Joint cumulative distribution of independent random variables X,Y,Z are non negative random variables  which are independent and uniformly distributed in [0,1] and let $\alpha$ be a given number in [0.1]. Now how to compute $\text{Pr}(X+Y+Z>\alpha \;\;\; \& \;\;\; X+Y\leq \alpha)?$
Answer:- Now how to use here step function,laplace transform, inverse laplace transform and convolution integral?
 A: Integrate the density over the region.  The density of each variable is the indicator of the interval $[0,1]$, $\mathcal{I}_{[0,1]},$ and the independence assumption implies the multivariate density is the product of these indicators, whence
$$\Pr(X+Y\le\alpha \lt X+Y+Z) = \iiint_{x+y\le\alpha\le x+y+z} \mathcal{I}_{[0,1]}(x)\mathcal{I}_{[0,1]}(y)\mathcal{I}_{[0,1]}(z)\mathrm{d}x\mathrm{d}y\mathrm{d}z.$$
This is a routine exercise in multiple integration.

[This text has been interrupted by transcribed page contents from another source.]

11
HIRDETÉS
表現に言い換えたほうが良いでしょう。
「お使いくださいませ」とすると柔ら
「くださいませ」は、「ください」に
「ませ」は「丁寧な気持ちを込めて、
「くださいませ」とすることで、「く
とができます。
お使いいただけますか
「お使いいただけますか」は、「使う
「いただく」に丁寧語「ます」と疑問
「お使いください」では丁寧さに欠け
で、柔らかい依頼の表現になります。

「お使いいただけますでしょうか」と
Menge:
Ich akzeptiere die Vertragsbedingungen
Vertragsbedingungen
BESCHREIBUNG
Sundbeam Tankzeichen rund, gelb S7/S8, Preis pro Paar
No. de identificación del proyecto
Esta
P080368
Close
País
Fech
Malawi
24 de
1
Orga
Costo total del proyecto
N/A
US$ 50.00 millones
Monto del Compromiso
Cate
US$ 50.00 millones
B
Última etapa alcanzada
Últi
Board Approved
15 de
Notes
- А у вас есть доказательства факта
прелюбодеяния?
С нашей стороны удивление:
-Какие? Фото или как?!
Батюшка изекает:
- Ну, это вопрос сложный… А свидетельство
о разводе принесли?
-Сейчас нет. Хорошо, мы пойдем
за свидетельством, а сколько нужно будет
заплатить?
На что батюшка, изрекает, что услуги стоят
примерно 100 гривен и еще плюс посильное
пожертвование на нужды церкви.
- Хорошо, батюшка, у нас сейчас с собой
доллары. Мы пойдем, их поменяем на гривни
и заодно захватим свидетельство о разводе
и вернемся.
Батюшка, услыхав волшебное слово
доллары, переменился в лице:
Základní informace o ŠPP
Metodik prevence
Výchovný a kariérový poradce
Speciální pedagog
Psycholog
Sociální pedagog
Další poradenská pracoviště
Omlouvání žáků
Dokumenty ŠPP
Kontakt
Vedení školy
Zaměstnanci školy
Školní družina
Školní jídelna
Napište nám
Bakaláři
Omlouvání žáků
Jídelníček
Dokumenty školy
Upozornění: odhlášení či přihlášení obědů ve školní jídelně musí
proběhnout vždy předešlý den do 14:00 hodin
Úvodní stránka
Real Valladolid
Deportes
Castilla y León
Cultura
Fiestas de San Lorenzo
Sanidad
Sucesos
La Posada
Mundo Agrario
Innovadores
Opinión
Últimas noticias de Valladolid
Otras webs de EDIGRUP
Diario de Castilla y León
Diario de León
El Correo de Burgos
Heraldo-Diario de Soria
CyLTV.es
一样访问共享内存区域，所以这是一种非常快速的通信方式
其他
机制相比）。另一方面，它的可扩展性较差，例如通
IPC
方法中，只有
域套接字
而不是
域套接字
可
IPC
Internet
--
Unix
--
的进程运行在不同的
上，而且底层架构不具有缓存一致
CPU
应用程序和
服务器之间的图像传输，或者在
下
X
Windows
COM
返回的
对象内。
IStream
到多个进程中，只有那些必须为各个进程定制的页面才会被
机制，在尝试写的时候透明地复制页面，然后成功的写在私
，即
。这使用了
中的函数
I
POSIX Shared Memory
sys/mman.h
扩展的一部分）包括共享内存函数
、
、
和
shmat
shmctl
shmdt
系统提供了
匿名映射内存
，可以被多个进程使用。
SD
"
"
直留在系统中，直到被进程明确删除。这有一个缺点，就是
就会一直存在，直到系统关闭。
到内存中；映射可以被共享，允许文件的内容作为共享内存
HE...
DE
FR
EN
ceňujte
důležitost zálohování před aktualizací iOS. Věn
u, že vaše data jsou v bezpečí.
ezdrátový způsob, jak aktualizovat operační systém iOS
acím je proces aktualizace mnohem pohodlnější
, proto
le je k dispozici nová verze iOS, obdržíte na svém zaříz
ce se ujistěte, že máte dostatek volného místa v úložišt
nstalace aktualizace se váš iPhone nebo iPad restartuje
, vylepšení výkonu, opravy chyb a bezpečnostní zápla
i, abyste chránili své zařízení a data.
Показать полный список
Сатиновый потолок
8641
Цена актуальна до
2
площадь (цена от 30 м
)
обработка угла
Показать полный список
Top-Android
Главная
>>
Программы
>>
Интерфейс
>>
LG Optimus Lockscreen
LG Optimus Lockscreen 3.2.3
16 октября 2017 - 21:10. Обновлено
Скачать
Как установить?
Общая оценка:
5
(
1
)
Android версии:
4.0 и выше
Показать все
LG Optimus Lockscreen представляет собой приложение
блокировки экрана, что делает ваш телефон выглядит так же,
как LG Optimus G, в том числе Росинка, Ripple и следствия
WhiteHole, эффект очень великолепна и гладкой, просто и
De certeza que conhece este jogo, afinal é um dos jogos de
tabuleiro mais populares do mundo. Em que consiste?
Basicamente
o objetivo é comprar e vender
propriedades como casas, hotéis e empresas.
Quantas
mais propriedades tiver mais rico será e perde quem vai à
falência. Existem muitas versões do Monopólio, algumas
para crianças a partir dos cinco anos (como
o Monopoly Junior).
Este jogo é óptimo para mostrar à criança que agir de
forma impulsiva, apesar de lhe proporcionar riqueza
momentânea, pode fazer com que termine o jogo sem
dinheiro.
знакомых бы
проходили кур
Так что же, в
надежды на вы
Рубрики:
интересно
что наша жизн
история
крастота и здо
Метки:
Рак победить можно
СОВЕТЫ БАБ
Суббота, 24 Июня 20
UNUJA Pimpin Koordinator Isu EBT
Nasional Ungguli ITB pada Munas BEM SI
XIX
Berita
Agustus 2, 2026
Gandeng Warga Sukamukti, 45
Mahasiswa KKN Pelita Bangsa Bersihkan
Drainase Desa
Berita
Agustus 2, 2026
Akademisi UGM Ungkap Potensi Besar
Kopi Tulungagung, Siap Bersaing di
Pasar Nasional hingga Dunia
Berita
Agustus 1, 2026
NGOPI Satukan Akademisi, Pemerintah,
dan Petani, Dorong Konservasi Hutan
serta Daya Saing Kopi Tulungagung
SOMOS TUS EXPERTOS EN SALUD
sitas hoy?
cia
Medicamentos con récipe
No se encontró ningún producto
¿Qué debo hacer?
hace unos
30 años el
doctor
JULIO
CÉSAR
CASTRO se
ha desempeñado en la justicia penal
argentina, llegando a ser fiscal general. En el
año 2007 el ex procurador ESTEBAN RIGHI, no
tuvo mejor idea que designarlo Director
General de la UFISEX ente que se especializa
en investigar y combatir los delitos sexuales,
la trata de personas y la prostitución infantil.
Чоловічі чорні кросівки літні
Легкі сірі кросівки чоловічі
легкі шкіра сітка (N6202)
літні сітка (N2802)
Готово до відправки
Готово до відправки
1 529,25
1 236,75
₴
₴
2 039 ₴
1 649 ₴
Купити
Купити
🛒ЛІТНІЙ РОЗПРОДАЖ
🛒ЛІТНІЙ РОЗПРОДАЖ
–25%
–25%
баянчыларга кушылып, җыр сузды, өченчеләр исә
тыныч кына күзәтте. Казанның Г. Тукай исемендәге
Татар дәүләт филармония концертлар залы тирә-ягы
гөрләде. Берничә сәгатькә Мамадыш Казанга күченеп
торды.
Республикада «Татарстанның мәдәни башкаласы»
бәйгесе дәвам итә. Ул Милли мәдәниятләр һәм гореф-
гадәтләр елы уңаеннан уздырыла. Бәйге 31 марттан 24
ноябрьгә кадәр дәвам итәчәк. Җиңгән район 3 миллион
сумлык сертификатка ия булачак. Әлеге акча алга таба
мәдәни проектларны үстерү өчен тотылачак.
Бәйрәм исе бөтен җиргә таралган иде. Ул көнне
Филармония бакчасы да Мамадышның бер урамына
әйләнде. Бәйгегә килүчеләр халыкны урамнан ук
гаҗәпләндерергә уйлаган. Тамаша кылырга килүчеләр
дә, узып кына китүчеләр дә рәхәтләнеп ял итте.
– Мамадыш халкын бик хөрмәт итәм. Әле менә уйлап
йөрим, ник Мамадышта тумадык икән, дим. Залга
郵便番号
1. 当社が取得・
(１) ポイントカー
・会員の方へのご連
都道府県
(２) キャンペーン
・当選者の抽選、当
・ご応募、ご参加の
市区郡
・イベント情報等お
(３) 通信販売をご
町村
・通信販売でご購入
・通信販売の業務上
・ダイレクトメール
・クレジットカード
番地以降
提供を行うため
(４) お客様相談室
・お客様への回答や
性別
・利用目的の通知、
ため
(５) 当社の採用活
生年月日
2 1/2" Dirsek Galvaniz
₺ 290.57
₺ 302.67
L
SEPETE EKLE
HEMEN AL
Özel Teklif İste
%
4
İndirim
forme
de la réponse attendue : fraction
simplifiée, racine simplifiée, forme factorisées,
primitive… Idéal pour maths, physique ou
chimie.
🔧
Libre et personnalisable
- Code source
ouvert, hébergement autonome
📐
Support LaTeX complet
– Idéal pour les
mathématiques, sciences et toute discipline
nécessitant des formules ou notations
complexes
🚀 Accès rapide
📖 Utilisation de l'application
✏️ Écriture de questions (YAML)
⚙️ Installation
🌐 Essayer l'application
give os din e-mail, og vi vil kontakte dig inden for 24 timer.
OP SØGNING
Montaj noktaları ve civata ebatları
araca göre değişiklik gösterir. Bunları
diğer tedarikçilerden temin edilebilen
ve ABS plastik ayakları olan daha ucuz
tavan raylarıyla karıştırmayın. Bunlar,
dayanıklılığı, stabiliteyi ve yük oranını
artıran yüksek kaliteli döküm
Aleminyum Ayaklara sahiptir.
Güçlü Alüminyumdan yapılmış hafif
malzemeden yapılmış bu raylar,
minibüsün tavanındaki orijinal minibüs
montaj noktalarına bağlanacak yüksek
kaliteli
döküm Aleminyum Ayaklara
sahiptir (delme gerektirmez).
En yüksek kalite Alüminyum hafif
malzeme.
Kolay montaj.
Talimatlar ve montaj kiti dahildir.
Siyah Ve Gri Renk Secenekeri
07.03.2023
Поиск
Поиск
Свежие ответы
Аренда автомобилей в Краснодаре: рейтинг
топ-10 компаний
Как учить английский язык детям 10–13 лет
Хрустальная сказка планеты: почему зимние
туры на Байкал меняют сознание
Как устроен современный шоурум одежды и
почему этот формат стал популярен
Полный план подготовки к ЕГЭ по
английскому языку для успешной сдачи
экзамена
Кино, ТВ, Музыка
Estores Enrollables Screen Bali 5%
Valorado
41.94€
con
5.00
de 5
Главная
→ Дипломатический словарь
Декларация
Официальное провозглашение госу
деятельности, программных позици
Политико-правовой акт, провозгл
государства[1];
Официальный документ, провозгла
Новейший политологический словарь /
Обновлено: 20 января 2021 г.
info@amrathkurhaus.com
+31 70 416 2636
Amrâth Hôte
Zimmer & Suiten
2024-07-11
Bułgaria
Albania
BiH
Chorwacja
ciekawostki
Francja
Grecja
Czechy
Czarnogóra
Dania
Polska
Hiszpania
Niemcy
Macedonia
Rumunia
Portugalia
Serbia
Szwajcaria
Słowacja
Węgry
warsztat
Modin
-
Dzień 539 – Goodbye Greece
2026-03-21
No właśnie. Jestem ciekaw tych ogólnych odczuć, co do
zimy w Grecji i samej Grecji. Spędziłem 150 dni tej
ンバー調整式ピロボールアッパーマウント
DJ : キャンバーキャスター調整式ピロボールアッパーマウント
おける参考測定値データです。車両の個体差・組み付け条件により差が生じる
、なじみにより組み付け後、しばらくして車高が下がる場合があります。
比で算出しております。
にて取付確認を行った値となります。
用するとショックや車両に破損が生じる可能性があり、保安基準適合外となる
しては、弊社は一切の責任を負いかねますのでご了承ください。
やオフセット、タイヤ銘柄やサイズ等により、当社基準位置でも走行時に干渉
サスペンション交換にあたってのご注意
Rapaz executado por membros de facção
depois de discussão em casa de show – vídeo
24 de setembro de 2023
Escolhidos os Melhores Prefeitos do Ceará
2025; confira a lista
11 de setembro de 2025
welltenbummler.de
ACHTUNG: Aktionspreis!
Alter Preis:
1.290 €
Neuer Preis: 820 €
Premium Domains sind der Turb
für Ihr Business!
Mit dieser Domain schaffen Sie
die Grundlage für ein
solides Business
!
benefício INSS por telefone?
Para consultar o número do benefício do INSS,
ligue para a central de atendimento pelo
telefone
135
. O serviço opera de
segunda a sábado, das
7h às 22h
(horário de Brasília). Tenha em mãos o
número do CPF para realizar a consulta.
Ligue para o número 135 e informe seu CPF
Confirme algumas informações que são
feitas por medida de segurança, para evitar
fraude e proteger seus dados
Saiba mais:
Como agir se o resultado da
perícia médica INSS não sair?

There are many other methods to compute this integral (besides the ones found in multivariate Calculus textbooks, which typically rely on Fubini's Theorem to represent this as a sequence of three univariate integrals).  The four methods described at https://stats.stackexchange.com/a/43075/919 can all be applied.  I believe this responds to the various suggestions in the question about Laplace transforms, convolution integrals, and so on.  The details are messy, so I will forgo any presentation of them.
It will be much simpler, however, to recognize that since $\alpha\le 1,$ (a) the indicator functions limit the integration to a unit cube; (b) because the density is constant, the integral merely computes the  volume of the region of nonzero density (multiplied by the constant density value); (c) the inequality $x+y\le\alpha\le 1$ describes a right triangular prism of sides $\alpha,\alpha,1$ within that cube, whose volume therefore is $\alpha^2/2;$ and (d) from the prism a region defined by $x+y+z\le\alpha$ has been removed.  This region is a pyramid with vertex at the origin and adjacent sides of lengths $\alpha,\alpha,\alpha,$ as shown by the solid mesh portion of the figure:
 
Because the pyramid's volume is $\alpha^3/6$ and for $0\le\alpha\le 1$ the probability must be the difference between the two volumes, the solution is

$$\Pr(X+Y\le\alpha \lt X+Y+Z)= \alpha^2/2 - \alpha^3/6.$$


As a check, this plot compares the preceding function (graphed in red) with estimates of the probability based on a simulation (graphed in black, surrounded by three-standard-error bands in gray):

The formula and simulated values are so close that they are nearly indistinguishable.
This simulation was performed in R with these commands:
n <- 1e4
sim <- matrix(runif(3*n), nrow=3)
xyz <- colSums(sim)
xy <- xyz - sim[3,]

p <- sapply(alpha <- seq(0,1,length.out=41), function(a) {
  w <- xy <= a & a <= xyz
  c(mean(w), sd(w) / sqrt(n))
})

plot(alpha, p[1,], type="l", lwd=2, col="Black", ylab="Probability")
polygon(c(alpha, rev(alpha)), 
        c(p[1,]-3*p[2,], rev(p[1,]+3*p[2,])),
        col="#00000030", border=NA)
curve(x^2/2 - x^3/6, add=TRUE, lwd=2, col="Red")